I do as he suggests, glad of the invitation. He moves the wastepaper basket out from under the desk, puts it next to his seat, and picks up one of my boots, turning it over to look for more glass. He pulls out a drawer in the desk and finds a penknife, opening the screwdriver attachment.

"You're going to need new ones soon," he mutters, prising out yet another piece of beer-bottle the size of a shark's tooth.

"Oh, good - another excuse to buy shoes," I joke, and he grins. I start to feel more comfortable.

"Speaking of shoes, have you packed for Vegas yet?" he asks, one eye on the CCTV still. "Just wondering if I'm keeping you from the usual girly tradition of being late getting ready for everything."

"Guess I'm not that traditional, then." I twirl my coffee mug.

"Shocking, coming from you." He switches boots. "Have to say, though, I'm the same. Got suitcases I never unpack. My short notice cases, you could say."

I nod. He's definitely pinned the tail on that particular donkey.

"Anything similar on the radar at the minute for you?" I ask, uncertain whether I've missed a hint.

"Maybe." He drops another chunk of glass into the basket. "Head office might have mentioned something. I get calls from Pest Control sometimes, that they want to piggy-back jobs onto the back of."

"Population control?" I ask, thinking about him shooting goats out of a helicopter.

"Some culling, some re-location, some disease migration issues." He picks up his mug for a mouthful of coffee, and puts it back down again. "Poachers can be a problem too.
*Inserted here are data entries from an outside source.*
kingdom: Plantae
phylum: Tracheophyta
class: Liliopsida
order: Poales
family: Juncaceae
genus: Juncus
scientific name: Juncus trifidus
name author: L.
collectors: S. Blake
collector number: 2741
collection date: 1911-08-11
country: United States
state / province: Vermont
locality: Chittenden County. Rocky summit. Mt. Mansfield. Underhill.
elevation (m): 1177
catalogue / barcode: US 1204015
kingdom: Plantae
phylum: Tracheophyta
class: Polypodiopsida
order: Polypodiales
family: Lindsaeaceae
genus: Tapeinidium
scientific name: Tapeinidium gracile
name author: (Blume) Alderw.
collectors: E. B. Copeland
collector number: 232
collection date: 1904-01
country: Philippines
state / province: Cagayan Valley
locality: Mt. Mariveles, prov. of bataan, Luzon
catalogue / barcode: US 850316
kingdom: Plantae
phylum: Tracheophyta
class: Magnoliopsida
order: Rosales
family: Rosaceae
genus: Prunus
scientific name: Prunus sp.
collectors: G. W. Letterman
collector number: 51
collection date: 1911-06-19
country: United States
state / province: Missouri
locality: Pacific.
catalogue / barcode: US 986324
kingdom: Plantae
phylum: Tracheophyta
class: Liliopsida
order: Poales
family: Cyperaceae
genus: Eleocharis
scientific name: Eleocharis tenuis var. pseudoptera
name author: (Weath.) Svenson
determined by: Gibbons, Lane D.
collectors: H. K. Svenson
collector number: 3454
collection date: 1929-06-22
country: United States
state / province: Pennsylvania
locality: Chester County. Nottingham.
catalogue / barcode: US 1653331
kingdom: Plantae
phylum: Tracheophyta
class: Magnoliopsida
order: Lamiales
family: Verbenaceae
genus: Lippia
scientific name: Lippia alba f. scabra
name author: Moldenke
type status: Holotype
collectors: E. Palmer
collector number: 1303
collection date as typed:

Different kind of pests."

The resident on screen emerges again, to replace the antifreeze bottle back in the boot of the Jag.

"Think he had anything to do with the holes dug in the woods?" I suggest.

"Drinking game losers gotta end up somewhere," Connor agrees, putting the boot back on the floor and the penknife away again. "Looks like I might be doing a bit of travelling as well this week, anyway. Means I'll come back and find my fridge full of Yuri's weird salami, and pickled God knows what, that he likes to stock up on while he's on stakeout here. I'll bring you back a present."

"Cool, thank you," I nod, finishing my drink and putting the empty mug down. "Just as long as it's not a tropical disease."

"Might discover a new one. You could name it."

My brain finds the entertainment value of this idea a bit too diverting, as I wonder how many variations I can think up on the theme of 'Door Lurgy.'

"Ah - you didn't find this on the computer the other day when you were here, did you?" he says suddenly, opening a new window on the screen. "The Director's Cut of Grayson's fake snuff movie. Forensics had it."

I watch the replay on the screen. It's a bit longer, typically self-indulgent from an artistic perspective. But it's the alternate ending that's of particular note.

"If you want a job done properly, call a licensed professional…" I echo.

"Not the local cowboy," Connor adds, completing the quote. "It was his contract killer advertising commercial. Still kind of tongue-in-cheek. A bit Monty Python sketch, when you think about it. It ended up cut out and circulated as snuff film fodder by Facebuddy users. When head office finally found this version, that was when they called him and said:
Buddy, who do you think 'the professionals' are, exactly?
And found out he'd been stalking you looking for evidence. He was dropping hints all right that something was going on, but he wanted in on it too. They reckoned it was only a matter of time otherwise, if they hadn't caught him, that he ended up taking cash jobs in his ambulance and ending up on the To Do List. The only reason he hadn't so far, was his commercial had been edited by viral pirates as soon as it went live on ViewTube."